Appearances mean everything as the movement struggles to rebuild its image after the Salt Lake City scandal--in which officials bidding for the 2002 Winter Games wooed IOC members with lavish favors and gifts.

Last December, the IOC enacted a 50-point reform package. But records and interviews show that the culture of privilege and excess at the heart of the scandal is still very much alive.

Cozy relationships and financial arrangements persist, raising questions about whether commitment to reform is widespread and genuine. And far too many Olympic delegates, experts said, have not yet recognized that they must avoid even the appearance of impropriety to help fully restore public confidence.

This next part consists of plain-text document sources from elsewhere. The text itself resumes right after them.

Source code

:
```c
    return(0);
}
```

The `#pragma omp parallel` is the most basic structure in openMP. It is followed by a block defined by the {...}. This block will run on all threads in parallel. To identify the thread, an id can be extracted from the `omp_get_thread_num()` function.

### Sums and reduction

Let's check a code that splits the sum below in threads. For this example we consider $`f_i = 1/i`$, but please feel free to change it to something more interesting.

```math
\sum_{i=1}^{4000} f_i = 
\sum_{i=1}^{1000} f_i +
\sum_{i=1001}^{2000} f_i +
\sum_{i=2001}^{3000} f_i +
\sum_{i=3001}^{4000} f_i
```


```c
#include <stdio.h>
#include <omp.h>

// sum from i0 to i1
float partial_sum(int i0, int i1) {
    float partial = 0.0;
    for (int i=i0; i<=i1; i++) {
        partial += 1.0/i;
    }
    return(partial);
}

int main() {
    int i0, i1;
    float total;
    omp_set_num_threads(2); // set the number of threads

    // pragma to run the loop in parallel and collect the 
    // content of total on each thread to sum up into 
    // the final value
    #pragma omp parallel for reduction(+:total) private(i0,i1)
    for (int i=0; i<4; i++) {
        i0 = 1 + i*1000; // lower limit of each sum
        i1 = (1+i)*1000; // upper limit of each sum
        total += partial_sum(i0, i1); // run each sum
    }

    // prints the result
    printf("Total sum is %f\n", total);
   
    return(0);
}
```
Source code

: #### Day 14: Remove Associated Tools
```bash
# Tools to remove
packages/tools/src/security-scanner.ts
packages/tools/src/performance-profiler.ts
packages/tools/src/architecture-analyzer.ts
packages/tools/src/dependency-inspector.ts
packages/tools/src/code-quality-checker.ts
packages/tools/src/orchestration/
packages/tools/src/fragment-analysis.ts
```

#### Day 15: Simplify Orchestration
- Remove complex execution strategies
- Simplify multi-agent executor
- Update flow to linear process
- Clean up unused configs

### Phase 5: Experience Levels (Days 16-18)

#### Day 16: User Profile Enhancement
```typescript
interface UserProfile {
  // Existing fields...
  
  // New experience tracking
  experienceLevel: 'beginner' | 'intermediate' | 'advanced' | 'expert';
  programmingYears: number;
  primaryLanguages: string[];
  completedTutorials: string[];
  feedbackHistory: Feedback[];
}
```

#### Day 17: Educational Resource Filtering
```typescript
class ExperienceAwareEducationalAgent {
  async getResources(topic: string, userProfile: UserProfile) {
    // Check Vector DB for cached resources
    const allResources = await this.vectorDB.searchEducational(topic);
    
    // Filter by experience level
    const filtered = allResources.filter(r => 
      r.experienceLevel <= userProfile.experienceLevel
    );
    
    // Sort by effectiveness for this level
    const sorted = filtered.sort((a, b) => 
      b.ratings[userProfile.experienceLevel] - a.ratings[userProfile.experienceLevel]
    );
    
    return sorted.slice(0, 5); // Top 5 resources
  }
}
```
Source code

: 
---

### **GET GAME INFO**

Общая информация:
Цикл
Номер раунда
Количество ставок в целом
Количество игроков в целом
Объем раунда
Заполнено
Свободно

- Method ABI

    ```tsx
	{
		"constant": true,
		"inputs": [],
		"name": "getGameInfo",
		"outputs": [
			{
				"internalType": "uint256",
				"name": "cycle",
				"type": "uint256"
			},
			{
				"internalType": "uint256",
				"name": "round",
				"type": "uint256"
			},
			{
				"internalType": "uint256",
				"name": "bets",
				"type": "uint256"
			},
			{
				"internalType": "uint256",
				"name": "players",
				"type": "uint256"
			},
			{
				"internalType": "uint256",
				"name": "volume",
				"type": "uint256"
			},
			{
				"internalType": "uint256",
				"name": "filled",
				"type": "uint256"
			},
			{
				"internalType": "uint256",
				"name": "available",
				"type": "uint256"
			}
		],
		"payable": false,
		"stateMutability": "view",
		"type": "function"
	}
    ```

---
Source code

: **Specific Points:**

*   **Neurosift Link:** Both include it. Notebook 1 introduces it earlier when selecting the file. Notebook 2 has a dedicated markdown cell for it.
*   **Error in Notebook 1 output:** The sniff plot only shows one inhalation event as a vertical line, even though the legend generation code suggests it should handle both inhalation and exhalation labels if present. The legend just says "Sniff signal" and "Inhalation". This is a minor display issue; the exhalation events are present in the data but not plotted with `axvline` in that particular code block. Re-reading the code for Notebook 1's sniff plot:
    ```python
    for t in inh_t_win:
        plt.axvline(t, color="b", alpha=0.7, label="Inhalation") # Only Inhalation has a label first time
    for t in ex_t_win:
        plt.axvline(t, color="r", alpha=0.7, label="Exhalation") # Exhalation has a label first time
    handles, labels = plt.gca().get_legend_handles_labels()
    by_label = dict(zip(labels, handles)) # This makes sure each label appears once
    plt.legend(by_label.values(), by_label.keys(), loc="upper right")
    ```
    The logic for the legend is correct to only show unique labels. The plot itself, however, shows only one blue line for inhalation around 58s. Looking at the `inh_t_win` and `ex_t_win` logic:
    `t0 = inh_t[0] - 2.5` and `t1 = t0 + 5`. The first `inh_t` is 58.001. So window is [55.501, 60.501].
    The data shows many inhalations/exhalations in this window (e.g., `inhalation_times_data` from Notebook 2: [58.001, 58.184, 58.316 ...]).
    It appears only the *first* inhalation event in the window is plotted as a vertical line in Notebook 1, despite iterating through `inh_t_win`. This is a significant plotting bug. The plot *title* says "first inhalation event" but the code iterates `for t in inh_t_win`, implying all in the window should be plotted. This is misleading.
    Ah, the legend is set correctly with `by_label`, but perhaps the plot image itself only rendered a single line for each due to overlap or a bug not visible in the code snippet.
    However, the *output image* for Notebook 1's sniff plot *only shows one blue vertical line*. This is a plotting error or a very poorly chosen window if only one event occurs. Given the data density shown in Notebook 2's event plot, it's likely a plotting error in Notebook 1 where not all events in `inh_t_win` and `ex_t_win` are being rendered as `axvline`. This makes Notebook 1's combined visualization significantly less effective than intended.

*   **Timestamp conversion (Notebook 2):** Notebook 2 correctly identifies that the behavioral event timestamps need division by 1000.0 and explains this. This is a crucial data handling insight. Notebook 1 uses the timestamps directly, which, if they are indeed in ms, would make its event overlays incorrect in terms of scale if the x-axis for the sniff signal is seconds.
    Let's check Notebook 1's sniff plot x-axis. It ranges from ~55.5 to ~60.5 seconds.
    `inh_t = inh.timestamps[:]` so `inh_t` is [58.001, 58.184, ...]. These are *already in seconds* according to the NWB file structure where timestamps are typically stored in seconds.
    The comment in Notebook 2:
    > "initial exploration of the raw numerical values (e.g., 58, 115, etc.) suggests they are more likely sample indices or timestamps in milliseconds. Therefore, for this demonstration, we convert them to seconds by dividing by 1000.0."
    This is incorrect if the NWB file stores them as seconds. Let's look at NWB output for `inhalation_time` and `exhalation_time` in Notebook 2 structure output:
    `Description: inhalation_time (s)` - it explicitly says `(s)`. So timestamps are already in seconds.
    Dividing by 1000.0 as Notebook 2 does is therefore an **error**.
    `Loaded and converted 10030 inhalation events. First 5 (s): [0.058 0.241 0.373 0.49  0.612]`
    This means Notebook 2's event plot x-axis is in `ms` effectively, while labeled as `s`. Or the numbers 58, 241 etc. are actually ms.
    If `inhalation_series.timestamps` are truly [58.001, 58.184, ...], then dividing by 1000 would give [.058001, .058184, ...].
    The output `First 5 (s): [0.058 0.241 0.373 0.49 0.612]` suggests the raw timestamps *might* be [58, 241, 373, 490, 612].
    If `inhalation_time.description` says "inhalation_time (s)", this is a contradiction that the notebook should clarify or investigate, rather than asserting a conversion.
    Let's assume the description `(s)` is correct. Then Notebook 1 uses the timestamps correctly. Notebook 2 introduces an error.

"You're asking the old dogs to learn new tricks," said John Hoberman, an Olympics scholar and professor at the University of Texas.

A yearlong examination by The Times found that the IOC has taken important steps toward reform but still has a long way to go:

Some IOC delegates scoff at perhaps the single-most-important provision in the reform package: a ban on visits to cities bidding for the Games.

Age limits designed to bring fresh blood into an entrenched membership may not even apply to about 80% of the delegates.

The IOC's recently formed Ethics Commission is not wholly independent and found itself in potential conflicts of interest in two of its first cases.

"In the wake of the problems the IOC had, [members] should pay special attention to appearances as well as substance," said former U.S. Sen. Howard Baker (R-Tenn.), the only American member of the new IOC Ethics Commission. "I think it is the big issue."

The Preferred Perk

The IOC currently has 113 members, all serving without pay. Without question, the best perk had long been the free trips to far-flung locales, with the added allure of gifts upon arrival. Perhaps that's why trying to rein in such trips has proved so difficult.

Before the Salt Lake City scandal erupted, the IOC had placed limits on the duration of trips and the value of gifts an IOC member could accept. But reports later concluded that the rules were widely ignored.

At the height of the scandal, IOC President Juan Antonio Samaranch convened an 82-member reform panel that included the likes of former U.S. Secretary of State Henry A. Kissinger and former United Nations Secretary-General Javier Perez de Cuellar.

A ban on visits to bidding cities was part of the panel's reform package later adopted by the full IOC, 89-10, with one abstention.

However, it was far from clear whether supporters of the ban truly believed in it or, as IOC member Mario Pescante of Italy said after the vote, were merely seeking to support Samaranch and appease critics.

At the time, a disdainful Princess Anne of Britain, an IOC member, quipped to reporters, "If you think [a ban is] going to work--huh, fine."

The party in Rio, attended by dozens of IOC members, projected the very image of privilege the organization is trying to live down--one that stands in contrast to the struggles of Third World athletes who often do not have enough equipment, training facilities, sometimes even food.

And then there's the substance behind the party. The Brazilians, who lost out on the 2004 Olympics and want the 2012 Games, spent nearly $3 million on a four-day visit and meeting of the IOC's ruling Executive Board and members of Olympic committees around the world.

The new IOC rules prohibit members from visiting bid cities, but there was a loophole: Formal bidding for the 2012 Games won't get underway until next summer.

So there was nothing to stop the Brazilians from feting hundreds of key members in the Olympic movement along the Copacabana.

And the party--with crab meat-stuffed scallops and traditional Brazilian barbecue--was one of several after-hours events, culminating in a formal, sit-down dinner at the seaside.

The president of Brazil made clear that the hospitality was designed to help pave the way to a winning Olympic bid. "It will be our turn," said Fernando Henrique Cardoso.

Several high-ranking Olympic officials acknowledged that Brazil was sowing goodwill but said they saw nothing exceptional or untoward about the effort.

"You're in the most riotous of party countries," said Dick Pound, an IOC vice president from Canada. "It's part of their culture. Impropriety? Harrumph."